In one of the most amusing exchanges in the new recordings, Johnson manages in a matter of minutes to flatter and dress down House Minority Leader Charles Halleck, R-Ind., who acknowledges that he’s holding up the president’s legislative agenda because he doesn’t want LBJ to score political points before the Republican National Convention.

“You oughtn’t to hold up my poverty bill,” Johnson curtly tells Halleck. “That’s a good bill, and there’s no reason why you ought to keep a majority from beating it. If you can beat it, go and beat it, but you oughtn’t to hold it up.”

Moments later, Johnson asks Halleck if he wants to go to the upcoming GOP convention without a Civil Rights bill in place. Halleck tells Johnson that “if you scratch me very deep,” it might not be the worst idea.

“I wouldn’t scratch you at all, because I want to pet you,” Johnson smoothly counters in his Texas drawl.

Johnson didn’t have the equivalent of Obama’s birther problem, but he shows his touchiness on the tapes in response to inquiries from journalists Dan Rather and Helen Thomas about how he was spending his salary, an interest piqued after the now-defunct Washington Star published a story about the Johnson family’s considerable wealth.

Annoyed by the press questioning his family finances, Johnson sarcastically suggests that his press secretary, George Reedy, tell Rather: “What do you do with your money? The president lives off of his.”

For all his grousing and lamenting about his adversaries, Johnson was as tough on his own team. In the recordings, he lives up to his reputation for being occasionally crude and often outrageously blunt in his criticism -- even of his own party.

In a frank conversation with the late Sen.
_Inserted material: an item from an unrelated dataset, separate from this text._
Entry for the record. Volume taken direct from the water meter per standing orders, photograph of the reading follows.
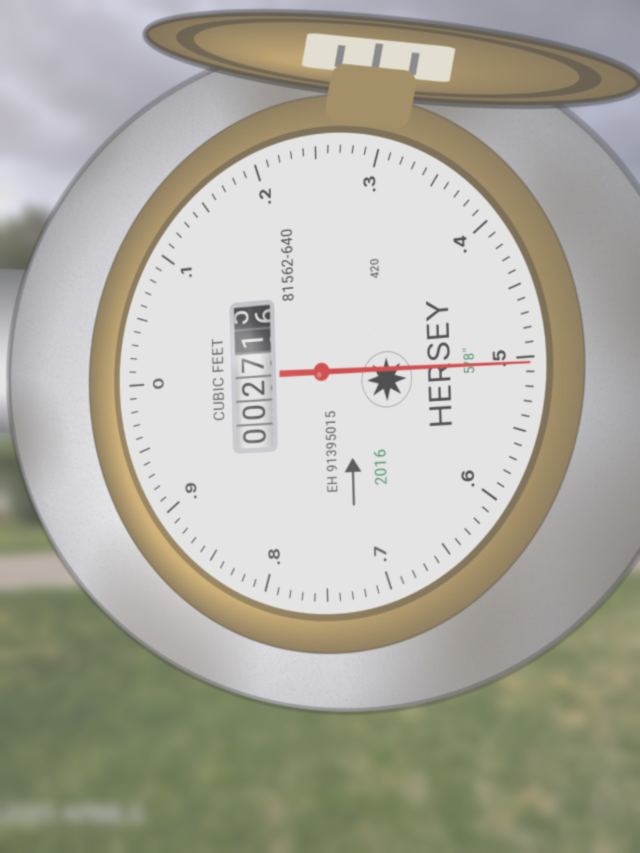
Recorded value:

George Smathers, D-Fla., a confidant, he lays into the Senate Democratic leadership for its inability to derail a Republican amendment to food stamp legislation, leading to the bill he backed getting tied up in House Rules committee for another five weeks.

“George, I’m having a lot of problems, as you all can watch,” Johnson said. “I don’t want to say I told you, but, we just… we are inept.”

To be sure, Obama’s situation isn’t completely analogous to Johnson’s, but the tapes do offer a window into an intense period of multiple domestic and foreign crises that forced Johnson to do the sort of multi-tasking Obama is trying to manage today.

Obama might find some comfort in these tapes. Despite all of Johnson’s political headaches, he would go on to a landslide victory over Republican nominee Barry Goldwater that fall.

The bad news, of course, was what came after the election for Johnson.